“I had asked, sir. I asked for the letter.”
“Ah,” Dawson said. “Well. Then good you have it, yes?”
Jorey looked up. His eyes betrayed his surprise.
“Yes,” he said. “I suppose it is. Sir.”
They stood in awkward silence for a moment, then Dawson nodded, turned, and walked back down the narrow spiral stair, his head almost against the stone of the steps above him, with the uncomfortable sense of having given his blessing to something.
Clara, of course, understood at once.
He’d no sooner mentioned Lord Skestinin’s daughter than Clara’s eyebrows tried to rise up to meet her hairline.
“Oh good God,” she said. “Sabiha Skestinin? Who would have guessed that?”
“You know something about the girl?” Dawson asked.
Clara put down her needlework and drew the clay pipe from between her lips, tapping its stem gently against her knee. The window of their private room was open, and the smell of the lilacs mixed with the smoke of her tobacco.
“She’s a clever girl. Very pretty. Sweet-tempered, so far as I can tell, but you know how it is with these girls. They know more ways to lie than a banker. And, more to the point, she’s fertile.”
Dawson’s confusion resolved and he sat on the edge of his bed. Clara sighed.
“She had her boy two years ago by no one in particular,” Clara said. “He’s being raised by one of the family retainers in Estinport. Everyone’s been very good about pretending it doesn’t… he doesn’t exist, but of course it’s common knowledge. I imagine Lord Skestinin’s quite pleased to write letters of introduction for anyone with a drop of noble blood, and lucky for the chance.”
“No,” Dawson said. “Absolutely not. I won’t have my boy wearing secondhand clothes.”
“She isn’t a coat, dear.”
“You know what I mean,” Dawson said, rising to his feet. He should have known. He should have guessed by the shame in Jorey’s body that the girl was a slut. And now Dawson had said that getting the letter was a good thing. “I’ll find him now and put a stop to this.”
“Don’t.”
Dawson turned back at the doorway. Clara hadn’t risen. Her face was soft and round, her eyes on his. Her perfect rosebud lips curled in a tiny smile, and with the light spilling across her, she looked… no, not young again. Better than young again. She looked like herself.
“But, love, if Jorey—”
“There are weeks between now and the first chance he could have to see her. There isn’t a rush.”
He took a step back into the room before he knew he’d done it. Clara put the pipe stem back in her mouth, drawing gently. Smoke seeped out of her nostrils like she was some ancient dragon hidden in a woman’s flesh. When she spoke, her voice was light, conversational, but her eyes were locked on his.
“As I recall, I wasn’t the first girl you ever took to bed,” she said. “I believe you knew exactly what you were about when my bride’s night came.”
“She’s a woman,” he said. “It’s not the same.”
“I suppose it isn’t,” Clara said, a note of melancholy stealing into her voice. “Still, we’re all round-heeled sometimes. I would have fallen back for you months before you made me honest, and we both remember that.”
Dawson’s body began to stir without his will.
“You’re trying to distract me.”
“It’s working,” Clara said. “Indiscreet and unlucky doesn’t make her a bad person. Or a bad wife. Give it time, and let me see what I can learn of her when we’re back in Camnipol. Lord Skestinin might make a very fine ally if Jorey were to lift up his fallen daughter. And really, dear, they may be in love.”

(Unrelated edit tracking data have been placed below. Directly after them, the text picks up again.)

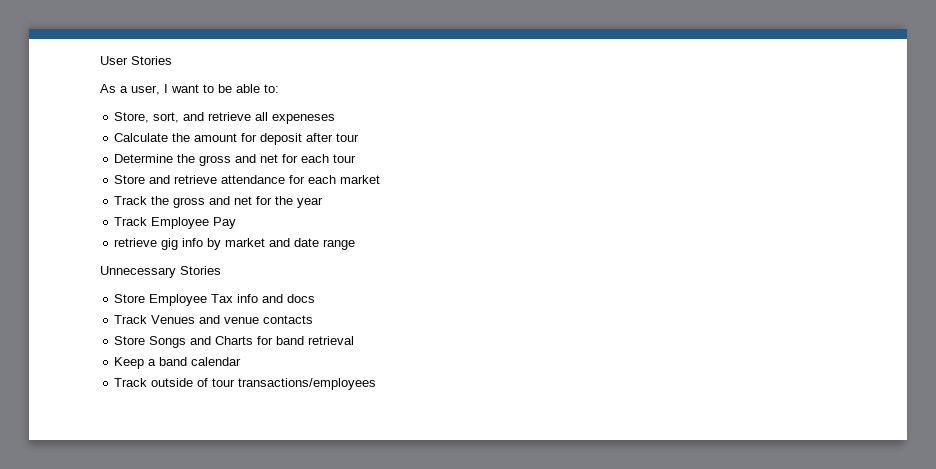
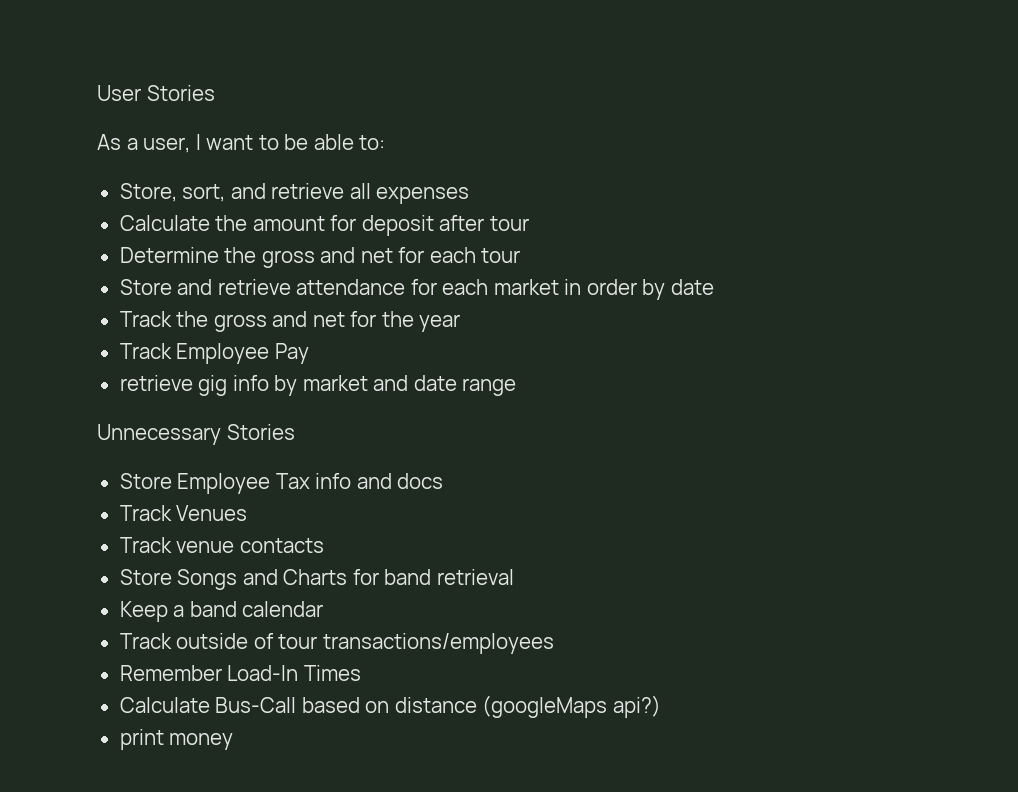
[272,114,336,124] expeneses -> [376,187,470,204] expenses
(381, 179) none -> [564,279,714,300] in order by date
[199,315,221,324] and -> [119,537,172,553] // Track
(377, 384) none -> [119,665,361,681] [119,695,661,718] [119,729,234,750] // Remember Load-In Times // Calculate Bus-Call based on distance (googleMaps api?) // print money

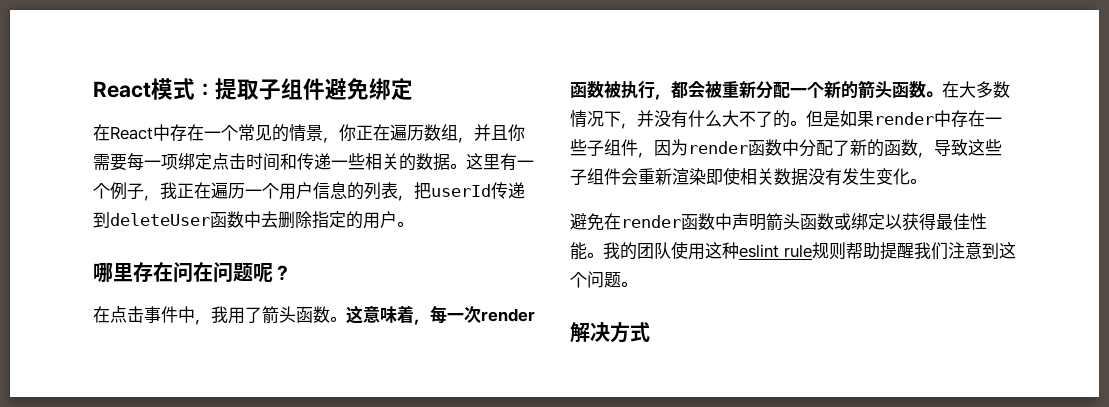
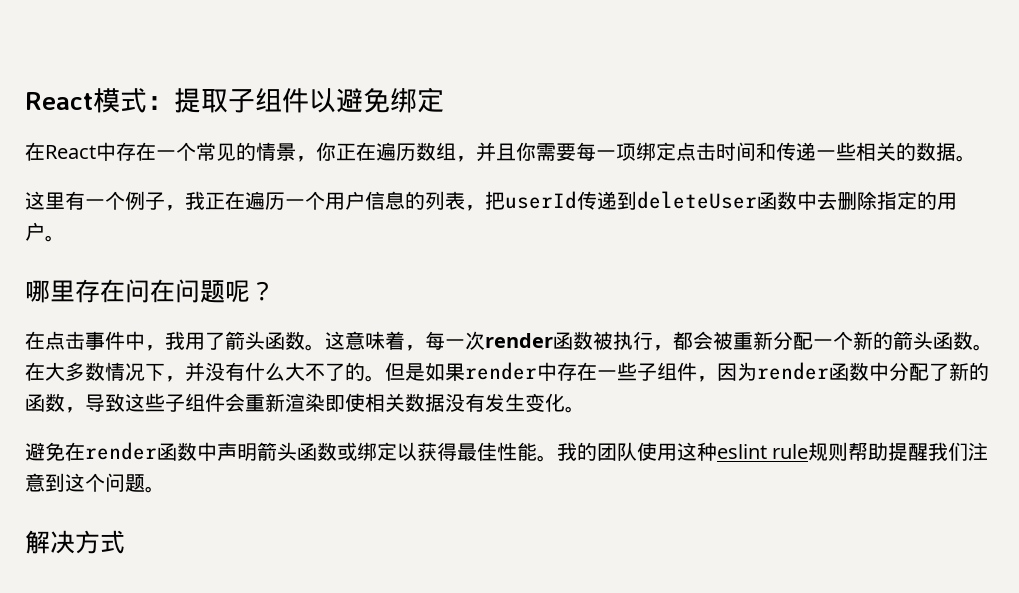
(325, 89) none -> [309,88,336,113] 以
(466, 166) none -> (976, 158) //

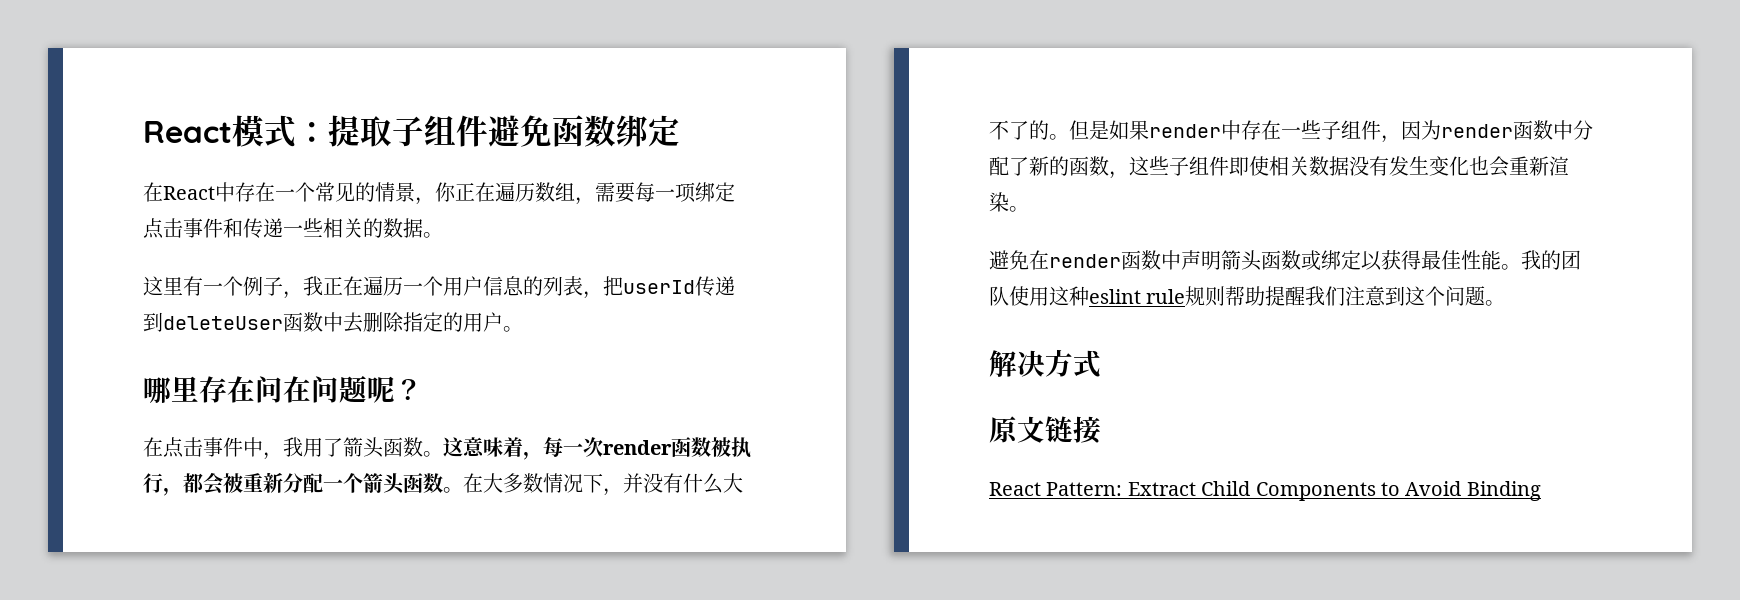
[309,88,390,113] 以避免 -> [488,115,616,147] 避免函数
[476,142,536,162] 并且你 -> (595, 201) none
[716,142,756,161] 时间 -> [183,218,223,238] 事件
[853,331,893,350] 新的 -> (363, 483) none
[85,393,125,412] 导致 -> (1129, 175) none
[225,393,325,412] 会重新渲染 -> (1229, 166) none
(565, 402) none -> [1469,156,1569,177] [989,192,1009,212] 也会重新渲染
(125, 542) none -> [989,416,1101,444] [989,481,1541,501] // 原文链接 // React Pattern: Extract Child Components to Avoid Binding

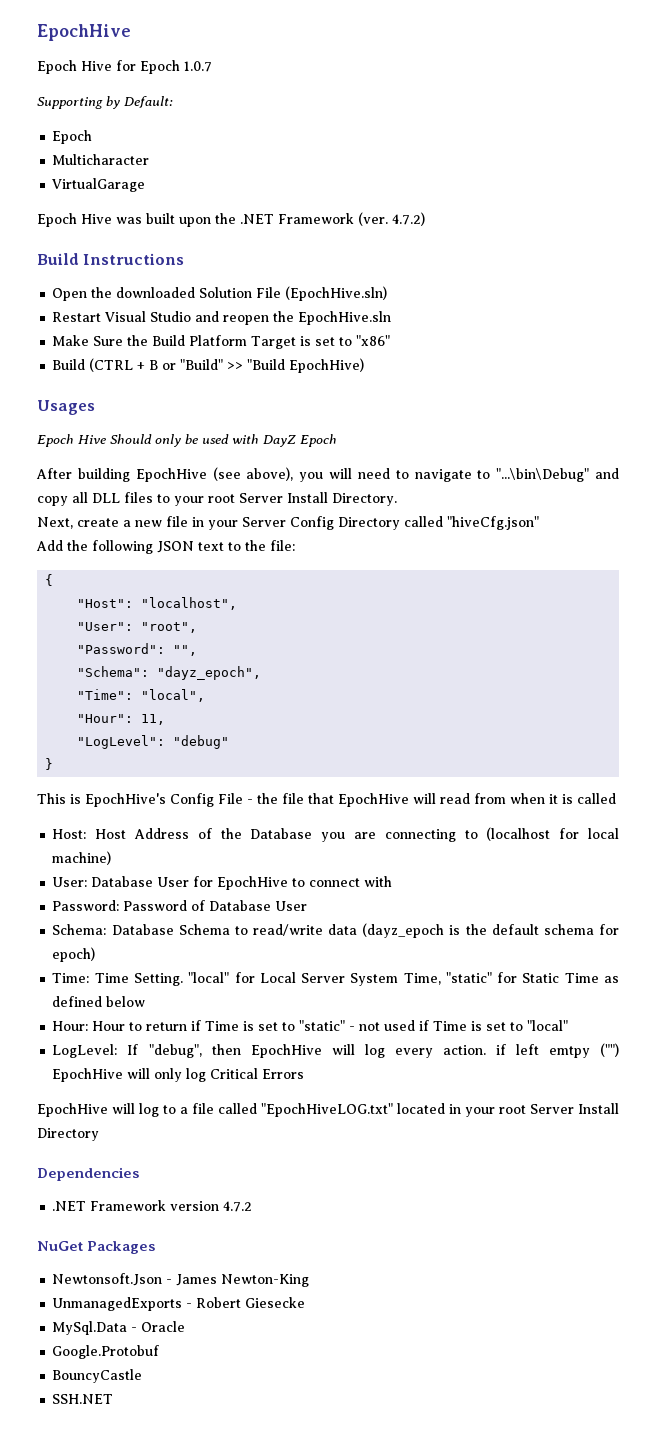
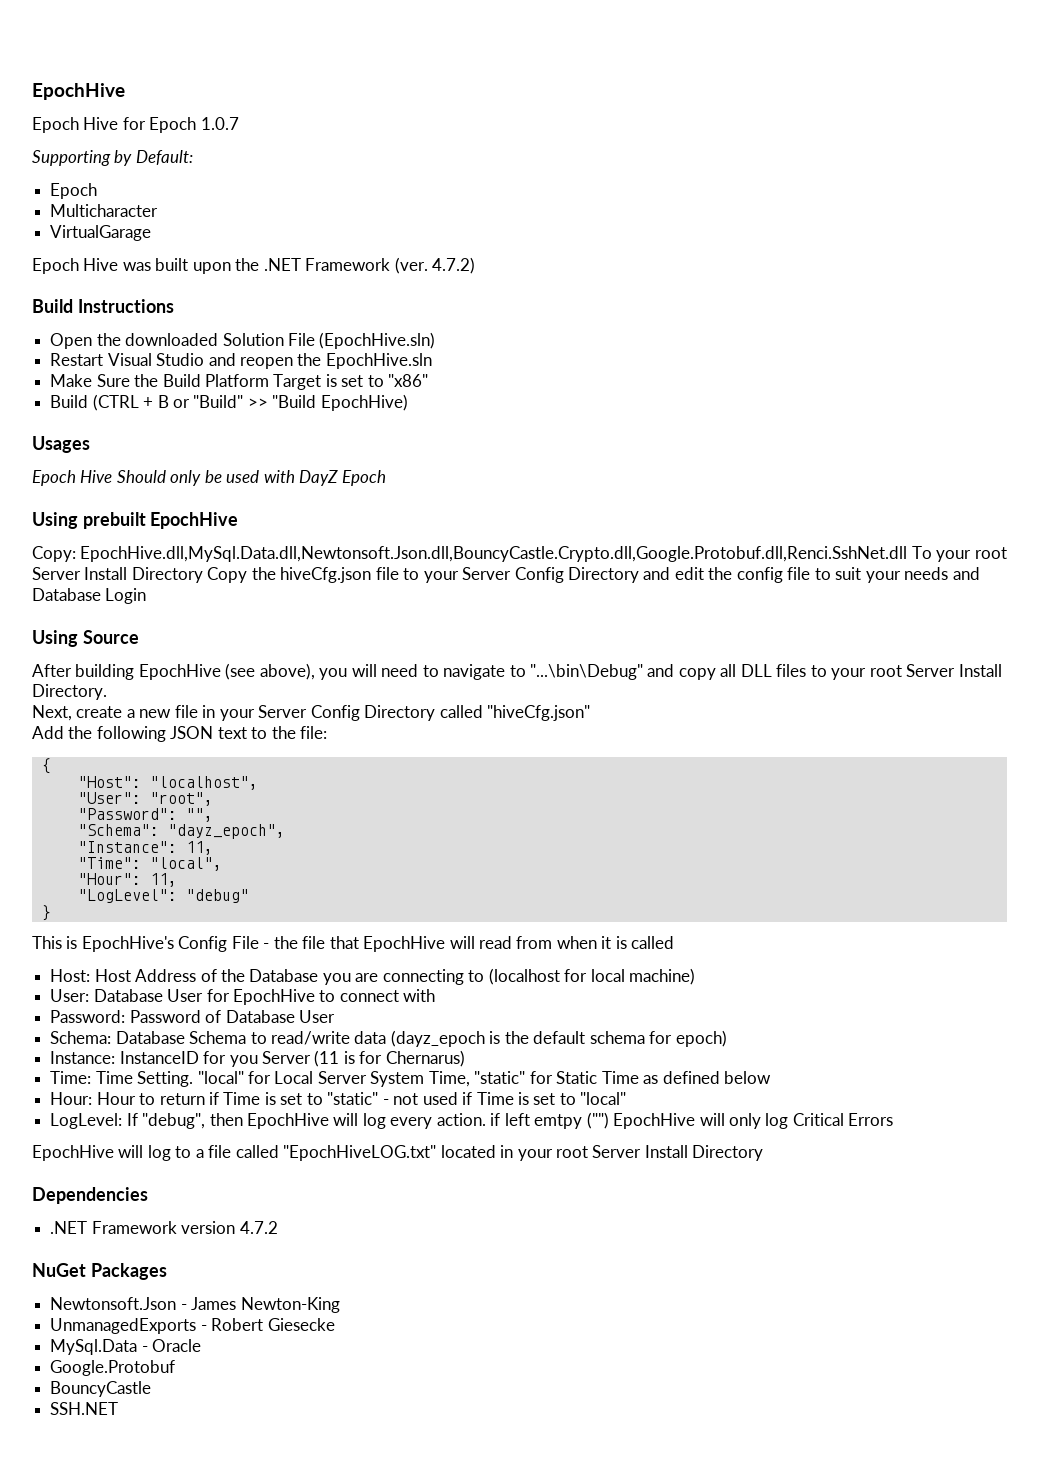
(337, 440) none -> [32,512,239,529] [32,546,1007,562] [32,567,980,583] [32,588,147,604] [32,630,139,647] // Using prebuilt EpochHive // Copy: EpochHive.dll,MySql.Data.dll,Newtonsoft.Json.dll,BouncyCastle.Crypto.dll,Google.Protobuf.dll,Renci.SshNet.dll To your root Server Install Directory Copy the hiveCfg.json file to your Server Config Directory and edit the config file to suit your needs and Database Login // Using Source
(262, 673) none -> [77,841,213,855] // "Instance": 11,
(96, 954) none -> [50,1050,465,1067] // Instance: InstanceID for you Server (11 is for Chernarus)

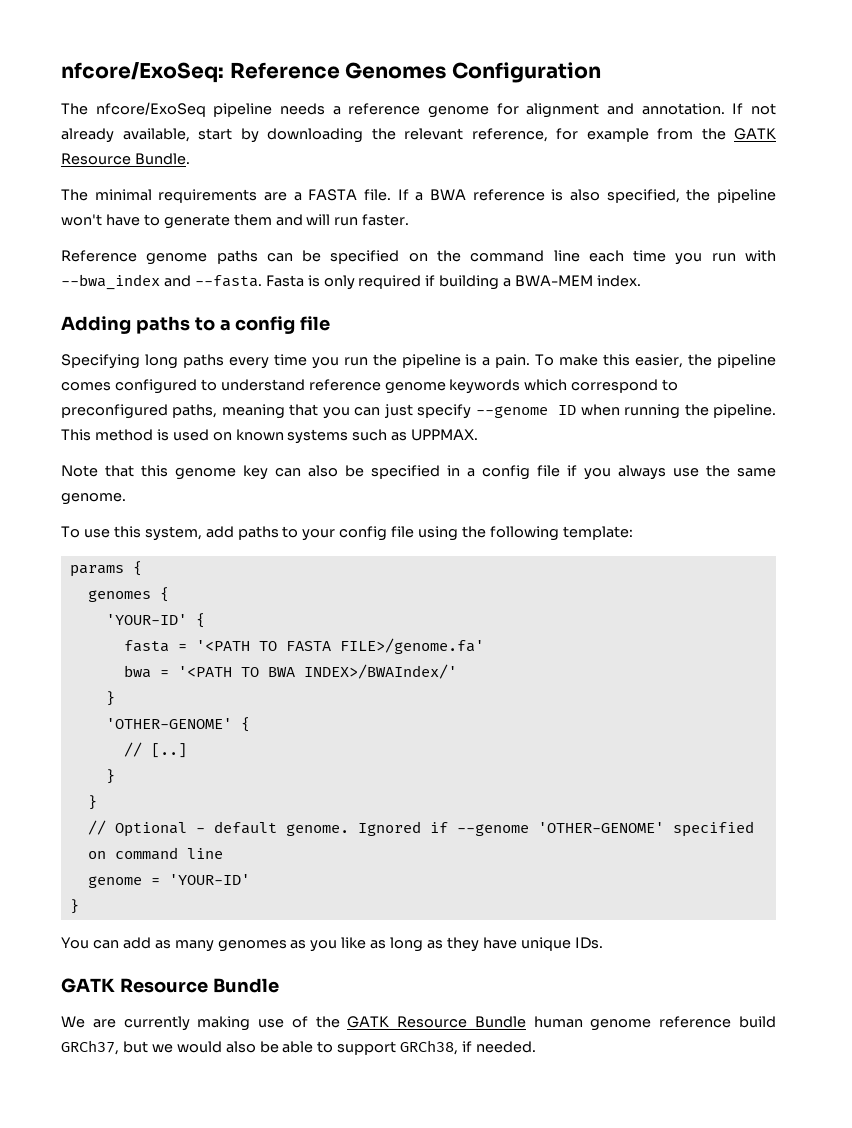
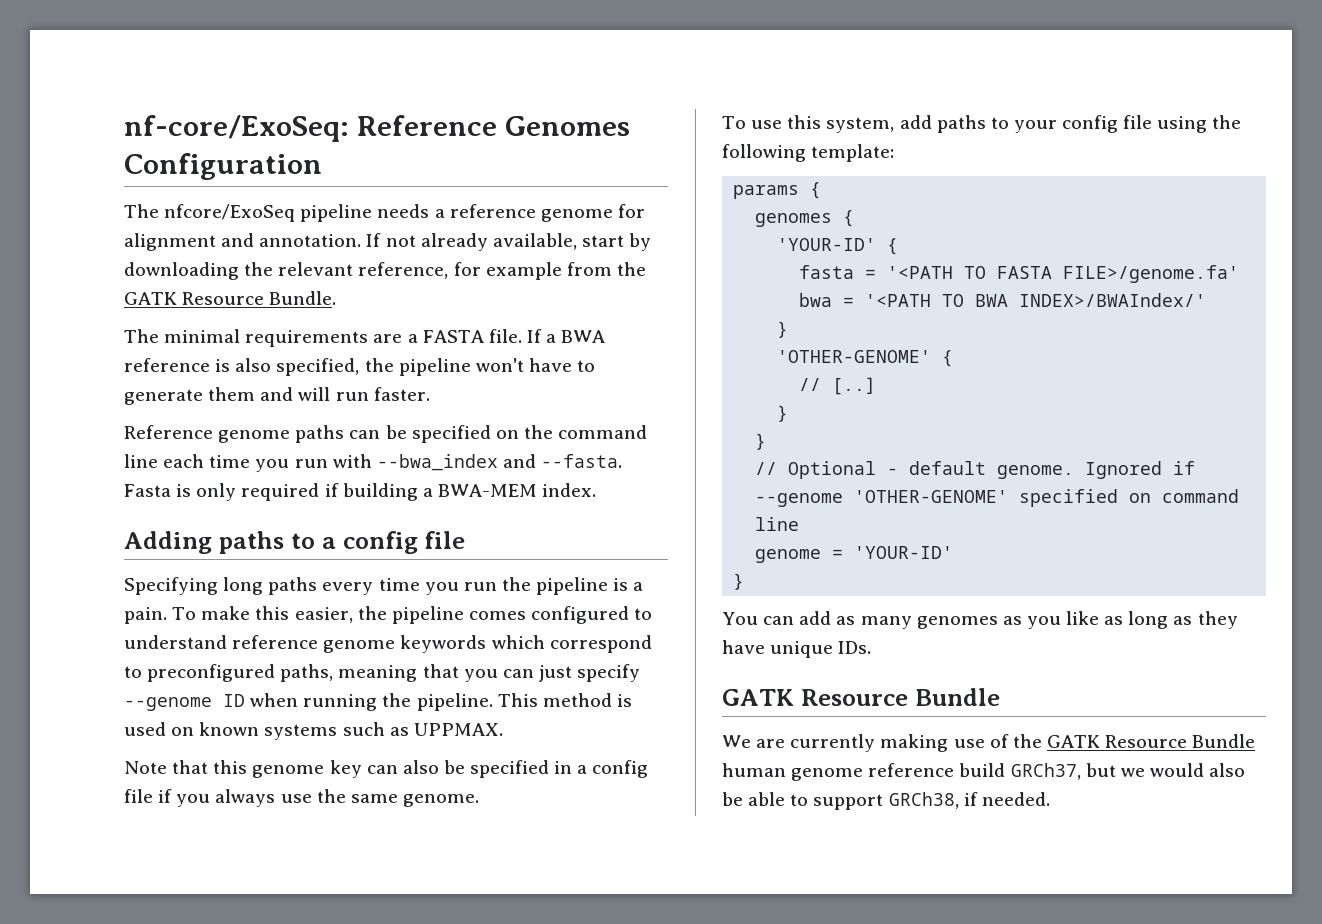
[61,62,224,83] nfcore/ExoSeq: -> [124,115,349,142] nf-core/ExoSeq:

She held out her hand, guiding him down to sit beside her. Her skin wasn’t as smooth as it had been two decades and four children before, but it was still as soft. The amusement in her eyes called forth a softness in his own heart. He could feel his outrage fading. He plucked the pipe from her mouth, leaned forward, and kissed her gently, his mouth filling with her smoke. When he drew back, she was smiling.
“As long as she’s not unfaithful,” Dawson said with a sigh. “I won’t have someone in the family being unfaithful.”
A cloud seemed to pass over Clara’s eyes, a moment’s darkness but nothing more.
“When the time comes,” she said. “We can worry when the time comes.”
Captain Marcus Wester
I
t was a week past his thirty-ninth name day, and Marcus squatted at the alley’s mouth, waiting. A soft rain fell on the nightdark streets, beading on the waxed wool of his cloak. Yardem stood in the shadows behind him, unseen but present. In the house across the narrow square, a shape passed in front of the window—a man peering out into the darkness. A less experienced man might have stepped back, but Wester knew how to keep from being seen. The man in the window retreated. The tapping of raindrops against stone was the only sound.